Musings on 1st Drafts and Editing

I have a Writer's Page on  Facebook, where I post whatever progress I made on my writing.  So the other day I looked at several of my recent entries where I talk about how much progress I was making.  I was counting how many words per day I had written and this sounded really good.  But when I went back to the novel itself it felt like I hadn't made a lot of progress after all.  This puzzled me exceedingly so I started to think about it.  As I did so my eyes focused on the novel in progress and I spotted several areas where I needed to fix a problem.  That's when I had a "Light Bulb Moment", I was editing while I was still creating the first draft.  Not a bad thing in and of itself, but I had been doing this almost constantly.  Each day I'd go back to see what I had done when I left off in order to recapture the mood and the moment and I wound up doing bunch of 'repairs' before moving on. 

Now don't get me wrong, it's important to make sure the story is working and making sense, but there is such a thing as overdoing it.  If you spend more time trying to edit and perfect your 1st draft you may never finish the bugger at all!  The more heavy editing should be reserved for your 2nd, 3rd and further drafts.  We must never forget that in order to have a story you have to finish it at least once.
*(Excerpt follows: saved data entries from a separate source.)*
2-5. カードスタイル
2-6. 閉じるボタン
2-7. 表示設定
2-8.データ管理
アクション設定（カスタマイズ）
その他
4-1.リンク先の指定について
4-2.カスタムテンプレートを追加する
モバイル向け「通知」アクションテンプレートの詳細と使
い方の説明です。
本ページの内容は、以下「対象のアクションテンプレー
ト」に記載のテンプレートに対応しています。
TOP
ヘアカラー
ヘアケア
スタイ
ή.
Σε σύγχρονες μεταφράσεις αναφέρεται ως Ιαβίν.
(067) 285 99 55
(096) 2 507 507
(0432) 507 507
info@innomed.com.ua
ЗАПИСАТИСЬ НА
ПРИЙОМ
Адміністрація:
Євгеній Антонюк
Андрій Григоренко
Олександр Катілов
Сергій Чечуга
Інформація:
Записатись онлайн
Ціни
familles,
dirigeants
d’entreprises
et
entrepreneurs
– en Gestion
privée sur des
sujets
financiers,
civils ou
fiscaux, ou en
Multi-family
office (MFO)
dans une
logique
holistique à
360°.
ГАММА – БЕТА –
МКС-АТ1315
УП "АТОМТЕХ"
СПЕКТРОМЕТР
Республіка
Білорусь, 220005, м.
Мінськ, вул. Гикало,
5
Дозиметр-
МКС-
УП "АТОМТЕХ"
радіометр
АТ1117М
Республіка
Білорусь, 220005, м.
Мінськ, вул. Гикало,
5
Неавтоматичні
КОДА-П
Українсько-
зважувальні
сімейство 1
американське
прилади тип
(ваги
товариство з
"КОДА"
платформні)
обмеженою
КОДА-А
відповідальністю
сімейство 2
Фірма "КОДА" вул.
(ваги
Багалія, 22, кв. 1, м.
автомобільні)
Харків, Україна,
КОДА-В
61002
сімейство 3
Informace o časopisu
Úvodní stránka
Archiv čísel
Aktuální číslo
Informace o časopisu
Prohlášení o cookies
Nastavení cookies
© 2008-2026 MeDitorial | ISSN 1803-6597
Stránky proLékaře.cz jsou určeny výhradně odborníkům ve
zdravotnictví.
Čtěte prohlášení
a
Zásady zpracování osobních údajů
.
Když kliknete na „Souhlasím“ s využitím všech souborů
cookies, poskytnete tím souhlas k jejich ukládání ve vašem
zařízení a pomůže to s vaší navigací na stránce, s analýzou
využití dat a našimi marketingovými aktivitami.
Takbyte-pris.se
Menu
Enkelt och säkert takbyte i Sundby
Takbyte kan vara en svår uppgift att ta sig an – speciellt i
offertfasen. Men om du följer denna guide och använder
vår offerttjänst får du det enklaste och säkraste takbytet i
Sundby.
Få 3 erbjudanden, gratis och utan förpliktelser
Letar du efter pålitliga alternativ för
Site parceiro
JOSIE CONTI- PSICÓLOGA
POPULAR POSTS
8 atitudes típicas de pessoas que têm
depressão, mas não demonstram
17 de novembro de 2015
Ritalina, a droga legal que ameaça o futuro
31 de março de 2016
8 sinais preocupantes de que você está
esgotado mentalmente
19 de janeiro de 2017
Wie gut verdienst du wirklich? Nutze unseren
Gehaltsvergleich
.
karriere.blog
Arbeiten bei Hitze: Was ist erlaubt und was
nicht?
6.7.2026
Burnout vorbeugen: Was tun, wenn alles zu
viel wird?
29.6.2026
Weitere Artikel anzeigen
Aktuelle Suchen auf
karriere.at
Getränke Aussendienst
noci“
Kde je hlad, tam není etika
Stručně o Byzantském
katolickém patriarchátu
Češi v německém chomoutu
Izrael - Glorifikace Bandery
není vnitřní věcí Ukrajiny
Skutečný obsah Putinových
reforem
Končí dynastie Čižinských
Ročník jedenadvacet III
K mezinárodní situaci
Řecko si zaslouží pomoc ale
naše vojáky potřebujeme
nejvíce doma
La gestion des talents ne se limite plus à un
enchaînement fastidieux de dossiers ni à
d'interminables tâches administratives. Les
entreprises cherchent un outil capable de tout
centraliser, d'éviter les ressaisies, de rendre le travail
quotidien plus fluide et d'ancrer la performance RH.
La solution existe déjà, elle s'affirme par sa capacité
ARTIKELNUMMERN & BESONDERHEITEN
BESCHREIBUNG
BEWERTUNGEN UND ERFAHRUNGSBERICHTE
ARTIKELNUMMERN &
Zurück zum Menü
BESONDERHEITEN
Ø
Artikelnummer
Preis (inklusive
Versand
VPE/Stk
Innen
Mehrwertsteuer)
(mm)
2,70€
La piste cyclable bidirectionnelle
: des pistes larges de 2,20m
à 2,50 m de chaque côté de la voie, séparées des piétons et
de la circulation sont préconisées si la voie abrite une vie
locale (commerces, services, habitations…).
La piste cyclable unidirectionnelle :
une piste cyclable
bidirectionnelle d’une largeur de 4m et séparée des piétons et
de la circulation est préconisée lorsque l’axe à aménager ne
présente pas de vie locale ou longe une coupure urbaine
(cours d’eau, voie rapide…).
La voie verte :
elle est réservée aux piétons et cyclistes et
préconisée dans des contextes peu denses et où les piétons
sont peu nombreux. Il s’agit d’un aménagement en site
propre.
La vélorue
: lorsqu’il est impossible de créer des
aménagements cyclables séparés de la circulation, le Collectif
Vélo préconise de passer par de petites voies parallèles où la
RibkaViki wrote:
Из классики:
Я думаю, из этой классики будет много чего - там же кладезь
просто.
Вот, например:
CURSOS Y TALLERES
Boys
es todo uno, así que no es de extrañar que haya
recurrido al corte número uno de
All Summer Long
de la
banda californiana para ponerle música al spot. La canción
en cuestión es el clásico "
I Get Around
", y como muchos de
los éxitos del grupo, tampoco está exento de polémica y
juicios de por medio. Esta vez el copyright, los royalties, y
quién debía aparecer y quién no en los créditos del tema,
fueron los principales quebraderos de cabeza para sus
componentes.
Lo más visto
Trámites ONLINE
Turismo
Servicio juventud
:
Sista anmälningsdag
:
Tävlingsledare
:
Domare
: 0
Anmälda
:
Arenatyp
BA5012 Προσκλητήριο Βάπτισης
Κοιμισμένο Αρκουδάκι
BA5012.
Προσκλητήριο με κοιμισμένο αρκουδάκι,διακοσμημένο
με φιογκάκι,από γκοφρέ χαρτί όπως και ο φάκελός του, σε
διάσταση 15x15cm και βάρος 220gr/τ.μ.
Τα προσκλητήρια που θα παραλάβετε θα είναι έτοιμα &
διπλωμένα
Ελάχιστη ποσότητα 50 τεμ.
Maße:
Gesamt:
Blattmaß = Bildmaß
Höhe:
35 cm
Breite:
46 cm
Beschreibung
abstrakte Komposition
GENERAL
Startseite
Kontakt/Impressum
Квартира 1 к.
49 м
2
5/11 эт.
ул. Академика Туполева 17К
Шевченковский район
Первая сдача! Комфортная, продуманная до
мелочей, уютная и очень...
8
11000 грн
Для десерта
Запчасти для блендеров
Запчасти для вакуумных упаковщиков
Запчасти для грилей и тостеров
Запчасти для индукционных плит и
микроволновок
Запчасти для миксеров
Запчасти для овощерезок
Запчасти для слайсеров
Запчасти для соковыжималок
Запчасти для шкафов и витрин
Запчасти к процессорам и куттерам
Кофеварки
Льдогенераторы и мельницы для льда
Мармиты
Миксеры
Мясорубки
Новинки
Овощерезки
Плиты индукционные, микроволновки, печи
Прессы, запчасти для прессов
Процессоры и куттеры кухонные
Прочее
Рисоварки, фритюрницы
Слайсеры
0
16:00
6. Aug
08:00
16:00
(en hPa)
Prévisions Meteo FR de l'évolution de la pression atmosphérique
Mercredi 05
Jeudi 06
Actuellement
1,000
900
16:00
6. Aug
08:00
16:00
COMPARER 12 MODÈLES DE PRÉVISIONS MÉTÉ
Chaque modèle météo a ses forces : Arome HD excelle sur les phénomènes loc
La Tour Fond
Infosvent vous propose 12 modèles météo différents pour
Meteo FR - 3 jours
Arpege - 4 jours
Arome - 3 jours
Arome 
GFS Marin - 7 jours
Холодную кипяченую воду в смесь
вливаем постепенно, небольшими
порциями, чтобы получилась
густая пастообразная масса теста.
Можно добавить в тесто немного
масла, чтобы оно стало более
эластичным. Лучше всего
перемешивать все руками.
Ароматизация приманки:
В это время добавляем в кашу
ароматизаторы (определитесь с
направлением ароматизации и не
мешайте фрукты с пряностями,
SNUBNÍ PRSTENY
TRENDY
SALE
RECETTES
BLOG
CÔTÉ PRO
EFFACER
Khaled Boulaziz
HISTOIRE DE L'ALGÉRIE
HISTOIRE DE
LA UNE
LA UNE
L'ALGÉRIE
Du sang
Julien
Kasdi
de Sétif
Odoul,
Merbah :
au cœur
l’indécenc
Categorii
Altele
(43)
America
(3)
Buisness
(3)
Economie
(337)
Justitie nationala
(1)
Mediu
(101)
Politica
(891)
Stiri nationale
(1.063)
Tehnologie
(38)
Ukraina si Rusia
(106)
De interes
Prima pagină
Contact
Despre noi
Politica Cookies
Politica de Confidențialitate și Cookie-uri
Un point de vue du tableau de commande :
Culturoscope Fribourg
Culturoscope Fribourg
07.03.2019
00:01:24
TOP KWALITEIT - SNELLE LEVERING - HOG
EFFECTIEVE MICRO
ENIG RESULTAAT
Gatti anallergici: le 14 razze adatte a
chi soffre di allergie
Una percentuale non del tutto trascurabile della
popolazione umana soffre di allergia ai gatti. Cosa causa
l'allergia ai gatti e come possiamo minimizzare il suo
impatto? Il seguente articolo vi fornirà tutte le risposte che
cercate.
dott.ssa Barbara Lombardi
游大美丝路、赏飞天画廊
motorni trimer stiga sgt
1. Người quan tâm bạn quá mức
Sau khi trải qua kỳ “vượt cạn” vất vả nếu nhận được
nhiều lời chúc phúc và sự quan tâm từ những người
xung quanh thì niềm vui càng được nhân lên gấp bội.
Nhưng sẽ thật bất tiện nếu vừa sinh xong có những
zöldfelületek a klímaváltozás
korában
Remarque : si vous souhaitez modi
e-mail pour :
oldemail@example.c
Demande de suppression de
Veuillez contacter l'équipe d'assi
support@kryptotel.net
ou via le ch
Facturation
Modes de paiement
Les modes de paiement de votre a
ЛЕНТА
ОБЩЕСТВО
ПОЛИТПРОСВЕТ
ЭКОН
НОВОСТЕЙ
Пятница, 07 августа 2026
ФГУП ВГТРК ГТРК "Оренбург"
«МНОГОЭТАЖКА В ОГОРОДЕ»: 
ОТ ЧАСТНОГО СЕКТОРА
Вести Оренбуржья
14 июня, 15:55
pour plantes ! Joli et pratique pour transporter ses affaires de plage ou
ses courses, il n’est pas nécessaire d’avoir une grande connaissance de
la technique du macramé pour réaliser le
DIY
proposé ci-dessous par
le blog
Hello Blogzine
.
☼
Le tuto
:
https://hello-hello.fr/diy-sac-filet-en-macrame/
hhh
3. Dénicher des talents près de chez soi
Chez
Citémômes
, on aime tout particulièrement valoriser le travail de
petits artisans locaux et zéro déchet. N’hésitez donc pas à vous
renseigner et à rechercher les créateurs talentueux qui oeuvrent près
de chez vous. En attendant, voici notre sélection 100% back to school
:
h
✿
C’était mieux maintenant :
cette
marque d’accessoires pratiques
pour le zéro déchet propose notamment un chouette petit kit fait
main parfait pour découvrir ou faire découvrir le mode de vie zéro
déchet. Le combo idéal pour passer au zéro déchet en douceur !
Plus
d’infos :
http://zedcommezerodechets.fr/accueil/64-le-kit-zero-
This is where I've been having problems with my 2nd novel.  I know where I want it to go but I still have to get the characters and the action to that point at the finish.

I'll be the first to admit that a certain amount of editing is needed even while making the 1st draft of your novel  to keep you from going totally NUTS when you do the revisions and rewrites.  If I had used a little more restraint like this on my first novel "The Bridge", I wouldn't have wound up with a 1st draft that was 198,000 word long.  I did 8 more drafts to cut it down to 99,000 words in the end.  Entire scenes were cut or reduced to keep it under 100,000 words (a size preferred by most agents and publishers who are dealing with a brand new author who has never been published before).  Believe me, there were times I thought I'd never find a way to make the shorter version work, but I did.

So now I'm on novels 2 and 3.  I am keeping an eye on my word count to keep it no more than 140,000 words.  Much easier to cut down to size when the time comes.  And it certainly beats sobbing in the corner screaming "I CAN'T DO THIS, IT'S TOO HARD!". 

So doing some editing as you write your 1st draft is fine.  But don't let it get in the way of you finishing the story.  You would not believe the number of friends who've told me "Oh I've been working on a story for a couple of years, but I just never seem to get it finished.  I work on it and work on it but I just never get to the end..."  Sound familiar? Of course the 1st draft isn't going to be exactly what you had planned, that is what revisions and rewrites are for.  And keep in mind that even after you get your the final draft finished, an agent or publisher is going to ask for changes or make suggestions before it ever sees print.  So finish the story at least once.  The final product will be spit and polished in due time, but you got to have at least one completed draft to give it a place to start.